Belony Dumas

Personal information
- Date of birth: 18 July 1989 (age 37)
- Place of birth: Oullins, France
- Height: 1.83 m (6 ft 0 in)
- Position: Defender

Team information
- Current team: Fréjus Saint-Raphaël
- Number: 19

Senior career*
- Years: Team / Apps / (Gls)
- 2012–2013: Mulhouse / 33 / (4)
- 2013–2015: Boulogne / 43 / (1)
- 2015–2023: Fréjus Saint-Raphaël / 146 / (3)
- 2023–2025: Saint-Priest / 43 / (1)
- 2025–: Fréjus Saint-Raphaël / 11 / (2)

International career^{‡}
- 2019–: Saint Martin / 16 / (0)

= Belony Dumas =

French footballer (born 1989)

Belony Dumas (born 18 July 1989) is a professional footballer who plays as a defender for Championnat National 1 club Fréjus Saint-Raphaël.
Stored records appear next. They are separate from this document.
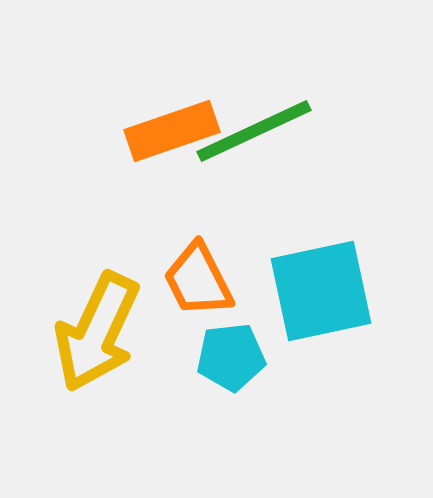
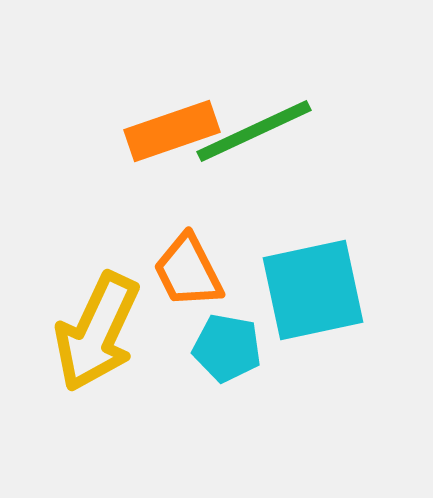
orange trapezoid: moved 10 px left, 9 px up
cyan square: moved 8 px left, 1 px up
cyan pentagon: moved 4 px left, 9 px up; rotated 16 degrees clockwise
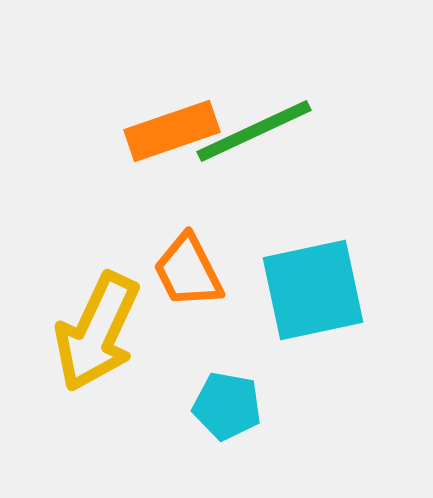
cyan pentagon: moved 58 px down
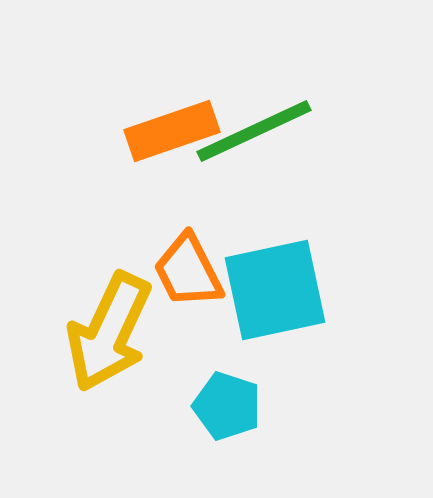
cyan square: moved 38 px left
yellow arrow: moved 12 px right
cyan pentagon: rotated 8 degrees clockwise
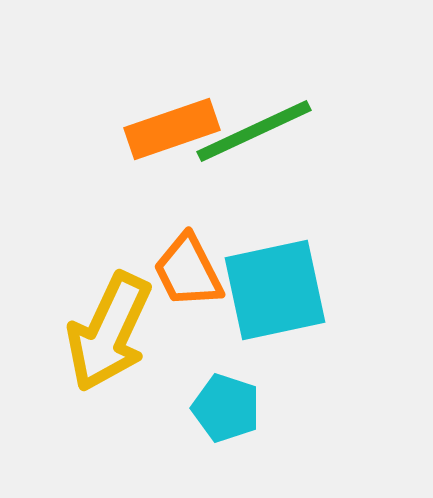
orange rectangle: moved 2 px up
cyan pentagon: moved 1 px left, 2 px down
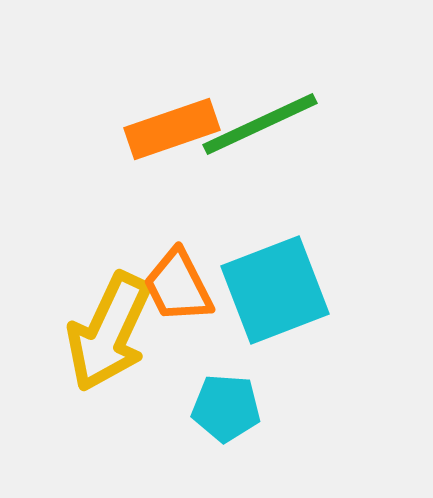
green line: moved 6 px right, 7 px up
orange trapezoid: moved 10 px left, 15 px down
cyan square: rotated 9 degrees counterclockwise
cyan pentagon: rotated 14 degrees counterclockwise
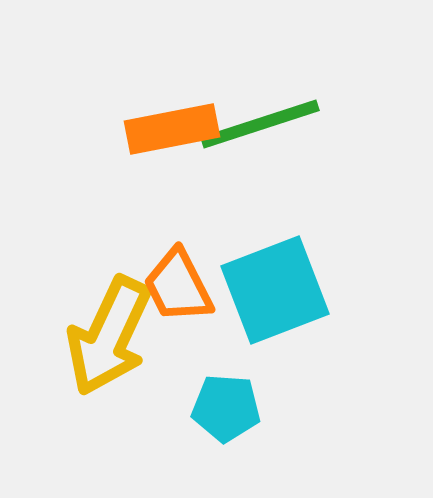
green line: rotated 7 degrees clockwise
orange rectangle: rotated 8 degrees clockwise
yellow arrow: moved 4 px down
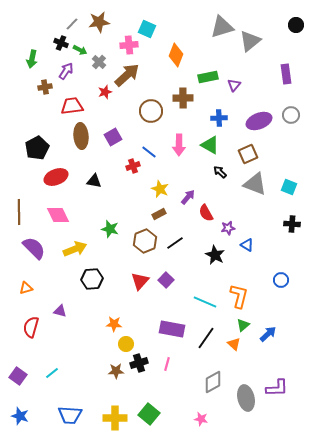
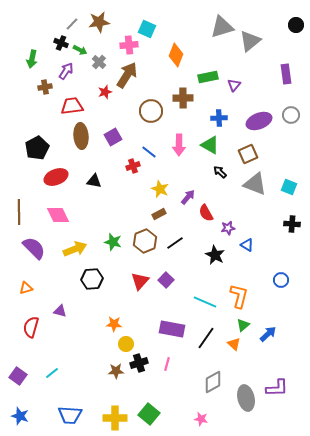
brown arrow at (127, 75): rotated 16 degrees counterclockwise
green star at (110, 229): moved 3 px right, 13 px down
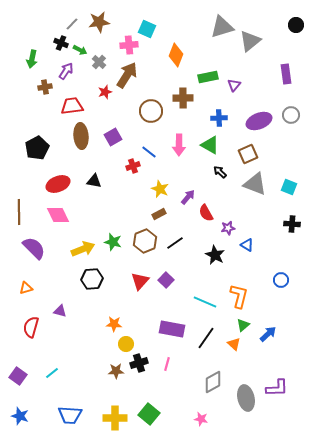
red ellipse at (56, 177): moved 2 px right, 7 px down
yellow arrow at (75, 249): moved 8 px right
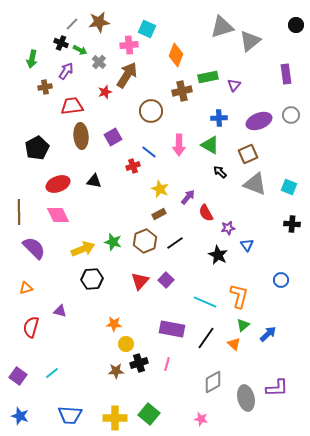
brown cross at (183, 98): moved 1 px left, 7 px up; rotated 12 degrees counterclockwise
blue triangle at (247, 245): rotated 24 degrees clockwise
black star at (215, 255): moved 3 px right
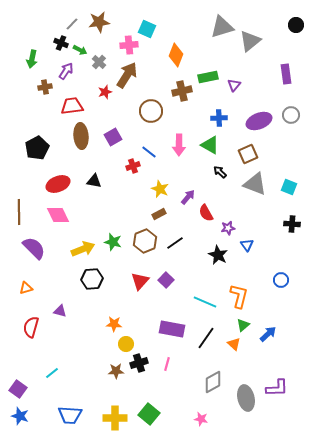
purple square at (18, 376): moved 13 px down
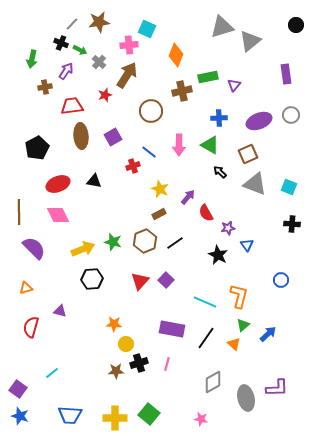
red star at (105, 92): moved 3 px down
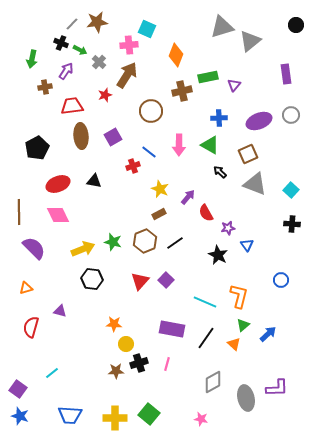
brown star at (99, 22): moved 2 px left
cyan square at (289, 187): moved 2 px right, 3 px down; rotated 21 degrees clockwise
black hexagon at (92, 279): rotated 10 degrees clockwise
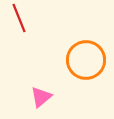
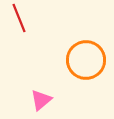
pink triangle: moved 3 px down
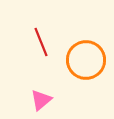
red line: moved 22 px right, 24 px down
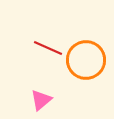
red line: moved 7 px right, 6 px down; rotated 44 degrees counterclockwise
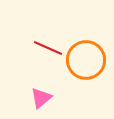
pink triangle: moved 2 px up
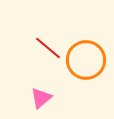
red line: rotated 16 degrees clockwise
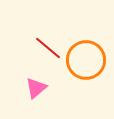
pink triangle: moved 5 px left, 10 px up
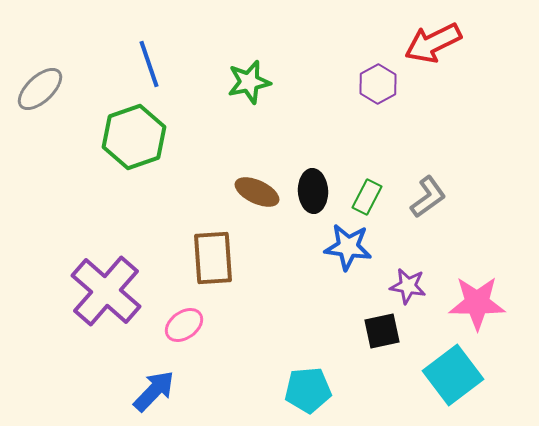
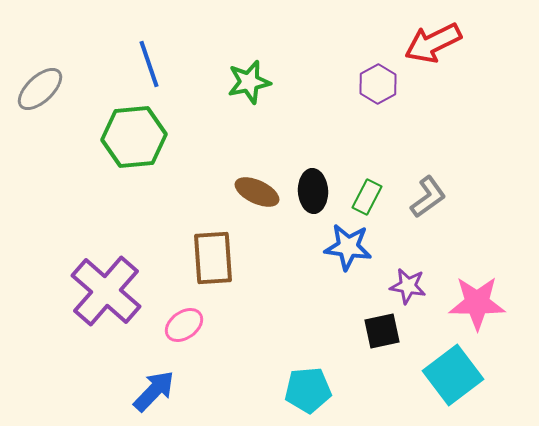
green hexagon: rotated 14 degrees clockwise
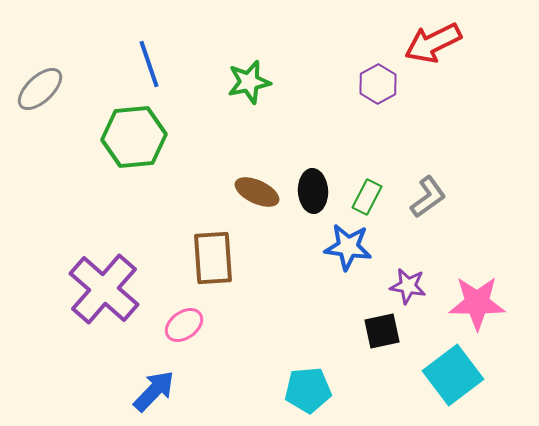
purple cross: moved 2 px left, 2 px up
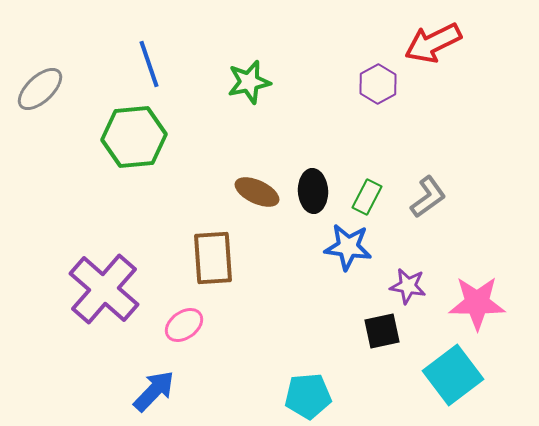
cyan pentagon: moved 6 px down
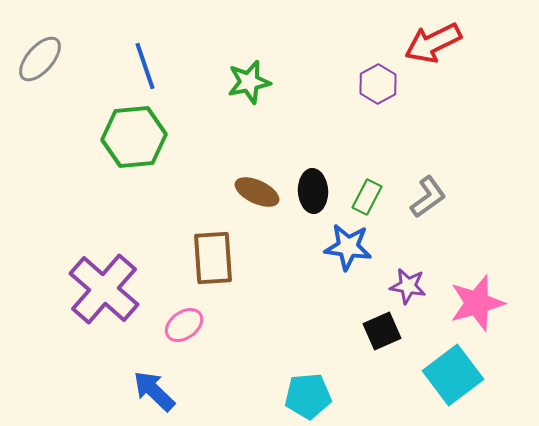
blue line: moved 4 px left, 2 px down
gray ellipse: moved 30 px up; rotated 6 degrees counterclockwise
pink star: rotated 16 degrees counterclockwise
black square: rotated 12 degrees counterclockwise
blue arrow: rotated 90 degrees counterclockwise
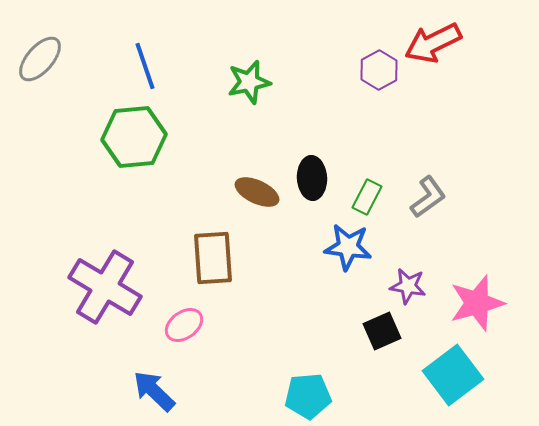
purple hexagon: moved 1 px right, 14 px up
black ellipse: moved 1 px left, 13 px up
purple cross: moved 1 px right, 2 px up; rotated 10 degrees counterclockwise
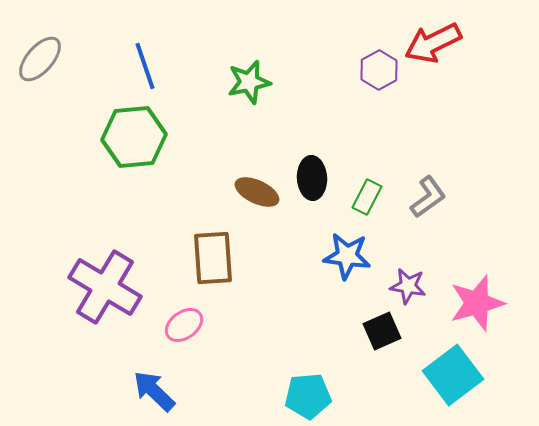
blue star: moved 1 px left, 9 px down
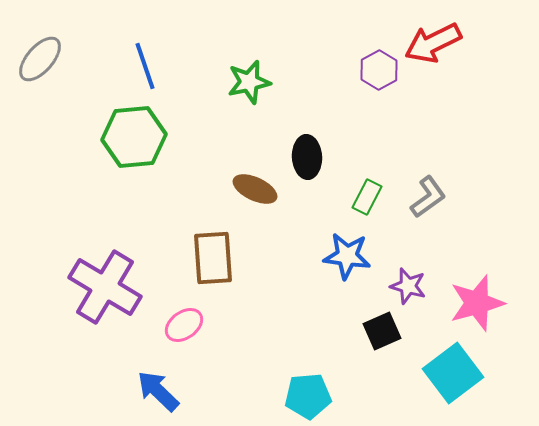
black ellipse: moved 5 px left, 21 px up
brown ellipse: moved 2 px left, 3 px up
purple star: rotated 6 degrees clockwise
cyan square: moved 2 px up
blue arrow: moved 4 px right
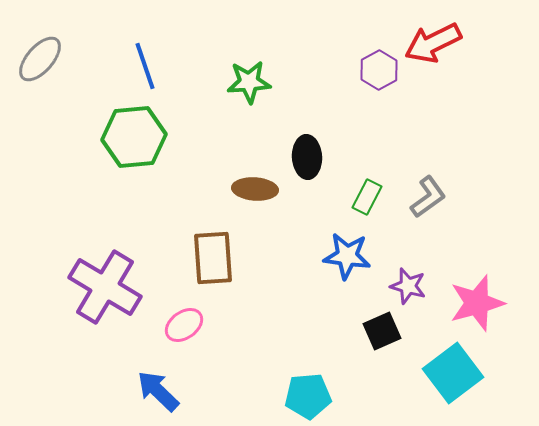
green star: rotated 9 degrees clockwise
brown ellipse: rotated 21 degrees counterclockwise
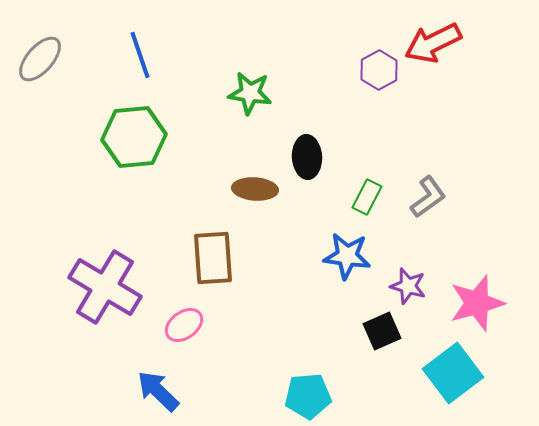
blue line: moved 5 px left, 11 px up
green star: moved 1 px right, 11 px down; rotated 12 degrees clockwise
Born in metropolitan France, he plays for the Saint Martin national team.

==Early life==
Dumas was born in Oullins, France .

==Club career==
Dumas played in the first round of the 2013–14 Coupe de la Ligue for Boulogne against Créteil on 6 August 2013, missing the first penalty in the shootout that Boulogne eventually lost.

==International career==
Dumas made his debut for Saint Martin national team on 12 October 2019 in a CONCACAF Nations League game against the Cayman Islands, which ended in 3–0 victory for Saint Martin.